● **Data entries**:
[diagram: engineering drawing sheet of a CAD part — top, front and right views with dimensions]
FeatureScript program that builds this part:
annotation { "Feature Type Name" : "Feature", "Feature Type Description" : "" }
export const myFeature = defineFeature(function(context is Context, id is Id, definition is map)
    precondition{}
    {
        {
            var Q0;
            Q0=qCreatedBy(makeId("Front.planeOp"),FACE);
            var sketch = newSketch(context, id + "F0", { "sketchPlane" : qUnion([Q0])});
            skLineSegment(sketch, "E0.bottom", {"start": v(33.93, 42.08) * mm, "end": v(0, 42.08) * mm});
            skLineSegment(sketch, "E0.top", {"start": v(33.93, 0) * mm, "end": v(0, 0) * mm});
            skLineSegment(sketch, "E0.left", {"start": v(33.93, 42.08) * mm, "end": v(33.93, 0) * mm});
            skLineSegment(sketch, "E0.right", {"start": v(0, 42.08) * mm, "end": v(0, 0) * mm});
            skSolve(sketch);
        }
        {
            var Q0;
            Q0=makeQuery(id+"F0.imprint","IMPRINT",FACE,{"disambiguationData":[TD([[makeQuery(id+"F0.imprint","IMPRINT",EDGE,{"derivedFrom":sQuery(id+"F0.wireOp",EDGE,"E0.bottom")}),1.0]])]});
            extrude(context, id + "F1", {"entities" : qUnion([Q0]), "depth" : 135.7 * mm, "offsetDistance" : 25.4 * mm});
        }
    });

● **Work required**: Please write out the listing above line for line, with nothing changed.

● **Problem solution**:
[diagram: engineering drawing sheet of a CAD part — top, front and right views with dimensions]
FeatureScript program that builds this part:
annotation { "Feature Type Name" : "Feature", "Feature Type Description" : "" }
export const myFeature = defineFeature(function(context is Context, id is Id, definition is map)
    precondition{}
    {
        {
            var Q0;
            Q0=qCreatedBy(makeId("Front.planeOp"),FACE);
            var sketch = newSketch(context, id + "F0", { "sketchPlane" : qUnion([Q0])});
            skLineSegment(sketch, "E0.bottom", {"start": v(33.93, 42.08) * mm, "end": v(0, 42.08) * mm});
            skLineSegment(sketch, "E0.top", {"start": v(33.93, 0) * mm, "end": v(0, 0) * mm});
            skLineSegment(sketch, "E0.left", {"start": v(33.93, 42.08) * mm, "end": v(33.93, 0) * mm});
            skLineSegment(sketch, "E0.right", {"start": v(0, 42.08) * mm, "end": v(0, 0) * mm});
            skSolve(sketch);
        }
        {
            var Q0;
            Q0=makeQuery(id+"F0.imprint","IMPRINT",FACE,{"disambiguationData":[TD([[makeQuery(id+"F0.imprint","IMPRINT",EDGE,{"derivedFrom":sQuery(id+"F0.wireOp",EDGE,"E0.bottom")}),1.0]])]});
            extrude(context, id + "F1", {"entities" : qUnion([Q0]), "depth" : 135.7 * mm, "offsetDistance" : 25.4 * mm});
        }
    });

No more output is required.